Thank you for giving the gift of education to girls in Niger through the Remember Niger Scholarship Program! I just returned from Niger where I saw in concrete ways how you are changing lives through your thoughtfulness and generosity. As I traveled throughout the country, the two words I heard most often were, “Thank you!” Thank you from the girls, their parents, their teachers and the leaders of the schools they attend. They are very grateful for this opportunity that you are giving them in a country where only one out of ten girls attend secondary school.
I had the pleasure of meeting the mothers of three scholarship recipients at the Hamsa Girls’ Education Center, which Remember Niger supports. Each of the mothers had limited experiences in school, yet, they all saw the importance of their girls receiving a quality education beyond primary school. The first mother I spoke with, Zeinab went through primary school, however, her father died when she was young and the family could not afford to send her to middle school. She married at a young age instead. Chefautou’s parents sent her to primary school, but after 1stgrade, she refused to go back. Barkisa did not attend school. When asked why, she replied that it just wasn’t an option in her family.

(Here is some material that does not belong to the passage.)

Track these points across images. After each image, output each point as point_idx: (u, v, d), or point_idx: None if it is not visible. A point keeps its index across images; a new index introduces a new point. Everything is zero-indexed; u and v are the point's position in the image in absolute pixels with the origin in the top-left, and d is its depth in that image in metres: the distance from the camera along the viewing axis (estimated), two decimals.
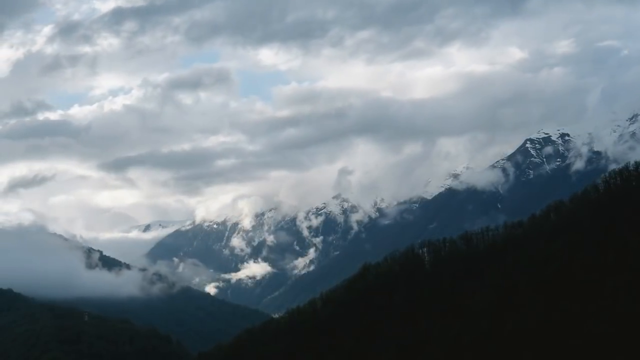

All of the mothers believe that, "it’s important for girls to go to school in today’s world." It will help them manage their families later in life and they can get jobs. They are thankful for the scholarships, because without them, they are certain that their daughters would not be in school. Instead, it's likely that they would be married, starting their own families. All three of the girls attended the first year of the public middle school, but they did not pass and had to redo the year. Their mothers said that the Hamsa School is different from the public school because "the teachers teach well and care." They do not move on to the next lesson until they are certain that the girls understand. That is the reason Bienta has the best scores in her class this year despite having had to redo the first year of middle school two times. She is a shy girl and does not have the confidence to ask questions in a class of 75-80 students, which is the situation at the public school. At the Hamsa School she feels comfortable asking questions and will tell the teacher when she doesn’t understand a lesson.
The mothers desire for their daughters to have a better life than they had. They don’t want their daughters' lives to be all about survival. Instead, they want them to learn and develop and have more experiences than they had.
Thank you for your gift of scholarships to secondary school girls!